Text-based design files
**********

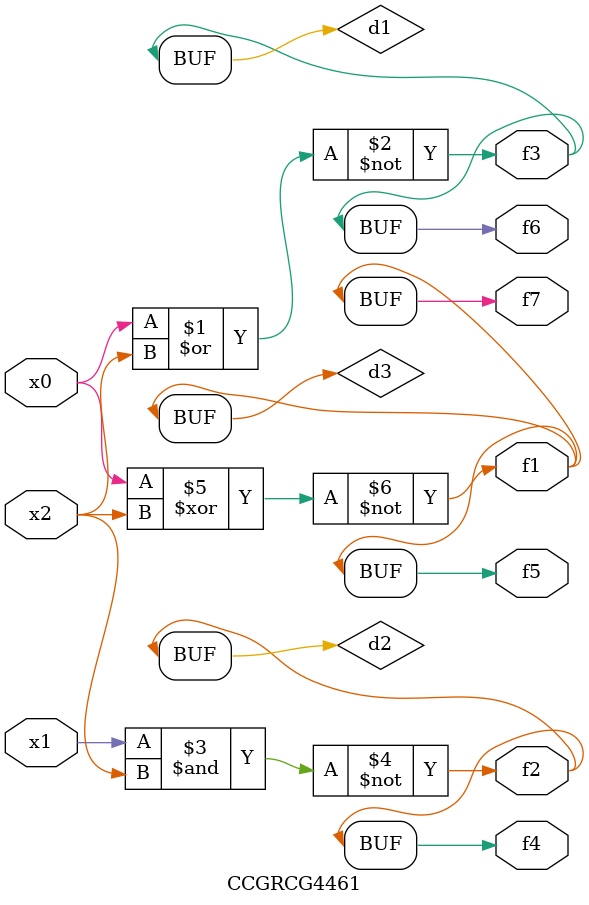
<source format=v>
module CCGRCG4461(
	input x0, x1, x2,
	output f1, f2, f3, f4, f5, f6, f7
);

	wire d1, d2, d3;

	nor (d1, x0, x2);
	nand (d2, x1, x2);
	xnor (d3, x0, x2);
	assign f1 = d3;
	assign f2 = d2;
	assign f3 = d1;
	assign f4 = d2;
	assign f5 = d3;
	assign f6 = d1;
	assign f7 = d3;
endmodule

</source>
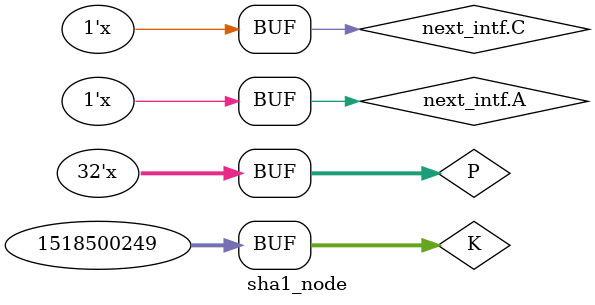
<source format=sv>
/* verilator lint_off DECLFILENAME */

interface sha1_block_boundry;
   logic [31:0] H0;
   logic [31:0] H1;
   logic [31:0] H2;
   logic [31:0] H3;
   logic [31:0] H4;
   modport master (
      output H0,
      output H1,
      output H2,
      output H3,
      output H4
   );
   modport slave (
      input H0,
      input H1,
      input H2,
      input H3,
      input H4
   );
endinterface

module sha1_head (
   sha1_block_boundry.master next_intf
);

   assign next_intf.H0 = 32'h67452301;
   assign next_intf.H1 = 32'hefcdab89;
   assign next_intf.H2 = 32'h98badcfe;
   assign next_intf.H3 = 32'h10325476;
   assign next_intf.H4 = 32'hc3d2e1f0;

endmodule

interface sha1_word_boundry;
   logic [31:0] Ws00;
   logic [31:0] Ws01;
   logic [31:0] Ws02;
   logic [31:0] Ws03;
   logic [31:0] Ws04;
   logic [31:0] Ws05;
   logic [31:0] Ws06;
   logic [31:0] Ws07;
   logic [31:0] Ws08;
   logic [31:0] Ws09;
   logic [31:0] Ws10;
   logic [31:0] Ws11;
   logic [31:0] Ws12;
   logic [31:0] Ws13;
   logic [31:0] Ws14;
   logic [31:0] Ws15;
   logic [31:0] A, B, C, D, E;
   modport master (
      output Ws00,
      output Ws01,
      output Ws02,
      output Ws03,
      output Ws04,
      output Ws05,
      output Ws06,
      output Ws07,
      output Ws08,
      output Ws09,
      output Ws10,
      output Ws11,
      output Ws12,
      output Ws13,
      output Ws14,
      output Ws15,
      output A, B, C, D, E
   );
   modport slave (
      input Ws00,
      input Ws01,
      input Ws02,
      input Ws03,
      input Ws04,
      input Ws05,
      input Ws06,
      input Ws07,
      input Ws08,
      input Ws09,
      input Ws10,
      input Ws11,
      input Ws12,
      input Ws13,
      input Ws14,
      input Ws15,
      output A, B, C, D, E
   );
endinterface

module sha1_block (
   input logic [511:0] block_i,
   sha1_block_boundry.slave prev_intf,
   sha1_block_boundry.master next_intf
);

   sha1_word_boundry words[0:80]();

   assign words[0].Ws00 = block_i[511:480];
   assign words[0].Ws01 = block_i[479:448];
   assign words[0].Ws02 = block_i[447:416];
   assign words[0].Ws03 = block_i[415:384];
   assign words[0].Ws04 = block_i[383:352];
   assign words[0].Ws05 = block_i[351:320];
   assign words[0].Ws06 = block_i[319:288];
   assign words[0].Ws07 = block_i[287:256];
   assign words[0].Ws08 = block_i[255:224];
   assign words[0].Ws09 = block_i[223:192];
   assign words[0].Ws10 = block_i[191:160];
   assign words[0].Ws11 = block_i[159:128];
   assign words[0].Ws12 = block_i[127:96];
   assign words[0].Ws13 = block_i[95:64];
   assign words[0].Ws14 = block_i[63:32];
   assign words[0].Ws15 = block_i[31:0];

   assign words[0].A = prev_intf.H0;
   assign words[0].B = prev_intf.H1;
   assign words[0].C = prev_intf.H2;
   assign words[0].D = prev_intf.H3;
   assign words[0].E = prev_intf.H4;

   generate
   for (genvar t = 0; t < 80; t++) begin : g_t
      sha1_node #(.T (t)) i_node (
         .prev_intf (words[t]),
         .next_intf (words[t+1])
      );
   end
   endgenerate

   assign next_intf.H0 = prev_intf.H0 + words[80].A;
   assign next_intf.H1 = prev_intf.H1 + words[80].B;
   assign next_intf.H2 = prev_intf.H2 + words[80].C;
   assign next_intf.H3 = prev_intf.H3 + words[80].D;
   assign next_intf.H4 = prev_intf.H4 + words[80].E;

endmodule

module sha1_node #(
   parameter T = 0
) (
   sha1_word_boundry.slave prev_intf,
   sha1_word_boundry.master next_intf
);

   logic [31:0] f, K;
   always_comb begin
      if (T < 20) begin
         f = (prev_intf.B & prev_intf.C) | (~prev_intf.B & prev_intf.D);
         K = 32'h5a827999;
      end else if (T < 40) begin
         f = prev_intf.B ^ prev_intf.C ^ prev_intf.D;
         K = 32'h6ed9eba1;
      end else if (T < 60) begin
         f = (prev_intf.B & prev_intf.C) | (prev_intf.B & prev_intf.D) | (prev_intf.C & prev_intf.D);
         K = 32'h8f1bbcdc;
      end else begin
         f = prev_intf.B ^ prev_intf.C ^ prev_intf.D;
         K = 32'hca62c1d6;
      end
   end

   logic [31:0] P;
   always_comb begin
      P = {prev_intf.A[26:0],prev_intf.A[31:27]};
      P += f;
      P += prev_intf.Ws00;
      P += prev_intf.E;
      P += K;
   end

   always_comb begin
      next_intf.A = P;
      next_intf.B = prev_intf.A;
      next_intf.C = {prev_intf.B[1:0],prev_intf.B[31:2]};
      next_intf.D = prev_intf.C;
      next_intf.E = prev_intf.D;
   end

   logic [31:0] X;
   always_comb begin
      X = prev_intf.Ws14;
      X ^= prev_intf.Ws09;
      X ^= prev_intf.Ws03;
      X ^= prev_intf.Ws01;
   end

   always_comb begin
      next_intf.Ws00 = (T < 15) ? prev_intf.Ws01 : {X[30:0],X[31]};
      next_intf.Ws01 = prev_intf.Ws02;
      next_intf.Ws02 = prev_intf.Ws03;
      next_intf.Ws03 = prev_intf.Ws04;
      next_intf.Ws04 = prev_intf.Ws05;
      next_intf.Ws05 = prev_intf.Ws06;
      next_intf.Ws06 = prev_intf.Ws07;
      next_intf.Ws07 = prev_intf.Ws08;
      next_intf.Ws08 = prev_intf.Ws09;
      next_intf.Ws09 = prev_intf.Ws10;
      next_intf.Ws10 = prev_intf.Ws11;
      next_intf.Ws11 = prev_intf.Ws12;
      next_intf.Ws12 = prev_intf.Ws13;
      next_intf.Ws13 = prev_intf.Ws14;
      next_intf.Ws14 = prev_intf.Ws15;
      next_intf.Ws15 = prev_intf.Ws00;
   end

endmodule

</source>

**********

» **What you will do**:
All lines above holding the word "else" make up the answer; copy each one.

» **Solution for this problem**:
      end else if (T < 40) begin
      end else if (T < 60) begin
      end else begin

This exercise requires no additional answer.